Akhirnya, kami jalan menyusuri kampung dan kota Gwadar yang tidak beraturan. Jalannya sempat seperti masuk kampung. Bedanya dengan kampung di Indonesia yang menghadap jalan.

Rumah warga Pakistan maupun Gwadar umumnya tertutup pagar tembok tinggi hingga orang tidak bisa melihatnya dalamnya. Jadinya, jalan mirip menyusuri kampung dengan rumah tembok tinggi yang lokasinya tidak beraturan.

Selain mencari hotel juga mencari kantor imigrasi nantinya untuk meminta stempel paspor keluar Pakistan. ‘’Tenang saja. Kami urus semua. Pokoknya, semua harus legal. Kalau tidak, selain berbahaya juga membahayakan perjalanan Anda. Kami tidak mau terjadi apa-apa pada tamu kami (saya, Red),’’ ujar Somad.

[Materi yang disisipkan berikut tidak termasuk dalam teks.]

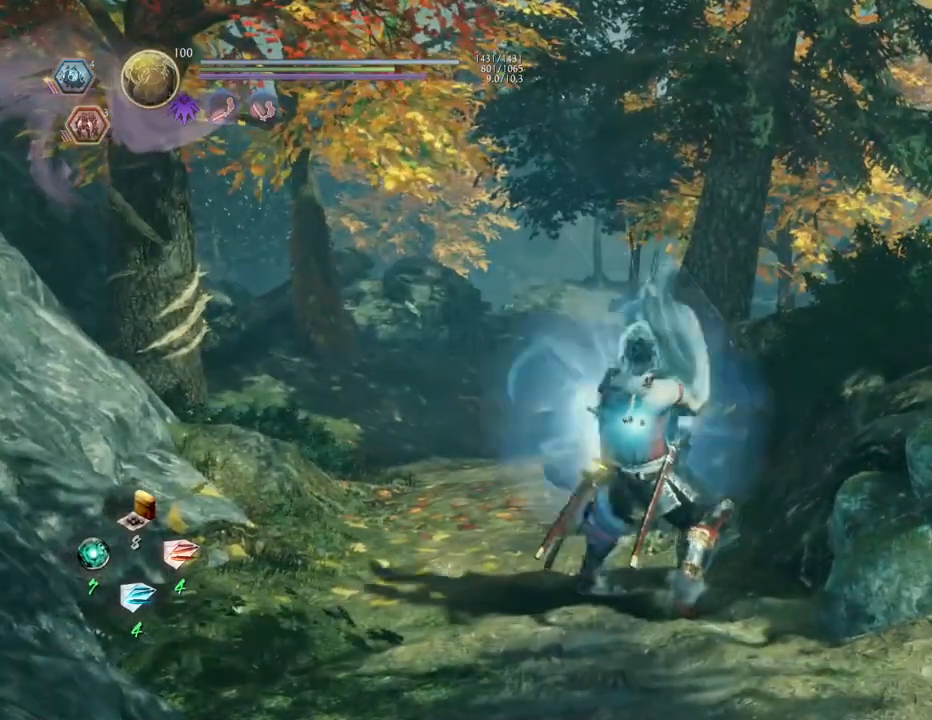
{"buttons": [], "left_stick": "down-right", "right_stick": "right", "events": [[17, "R1", "up"], [467, "left_stick", "down-right"], [467, "right_stick", "right"]]}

Mobil juga diarahkan ke pelabuhan Gwadar. Banyak perahu nelayan dan kapal barang kecil berlabuh di dermaga itu. Sahid dan Somad juga mencari tahu kepada nelayan kemungkinan adanya kapal disewa. Tapi, nelayan yang ditanya bertanya balik dan ragu kalau membawa orang asing. Apalagi, yang ilegal. ‘’Mereka bisa berbahaya kalau membawa penumpang ilegal. Sebab, di tengah laut akan dicegat patroli tentara dan polisi laut Pakistan,’’ ujar Somad menirukan nelayan tadi.

Di pelabuhan Somad juga menanyakan keberadaan kantor imigrasi di kantor polisi laut setempat. Meski Gwadar sudah diobok-obok sampai pelabuhan tidak ditemukan kantor imigrasi.

Sebaliknya, setelah tanya kantor imigrasi itu lah mulai mendatangkan masalah. Belakangan kami tahu, rupanya saat menuju kota mencari hotel ada intel yang membuntuti mobil kami.

Saat masuk hotel, Somad menyuruh kami masuk cepat-cepat. Tujuannya, selain agar tidak mengundang perhatian warga sekitar, juga lebih aman. ‘’Cepat..cepat langsung naik ke kamar,’’ pinta Sahid. Sedangkan barang bawaan nanti akan dibawa Sahid.

Meski hanya hotel kelas Melati tetapi cukup bersih. Namanya Sahil Guest House yang berlokasi  di Opposite Jama Makki Masjid, Airport  Road, Gwader, Balochistan, Pakistan. ‘’Jangan keluar kamar hotel kalau tidak ada kami. Berbahaya,’’ pesan Abdul Somad.

Baru sepuluh menit leyeh-leyeh di kamar hotel melati yang kami tempati, mendadak dua orang masuk kamar diantar penjaga hotel. Mereka intel mengecek dokumen kami.

Setelah tanya ini itu, dan mencatat nama, nomor paspor, petugas tadi keluar hotel. Tapi, hanya berselang beberapa puluh menit datang lagi petugas intel.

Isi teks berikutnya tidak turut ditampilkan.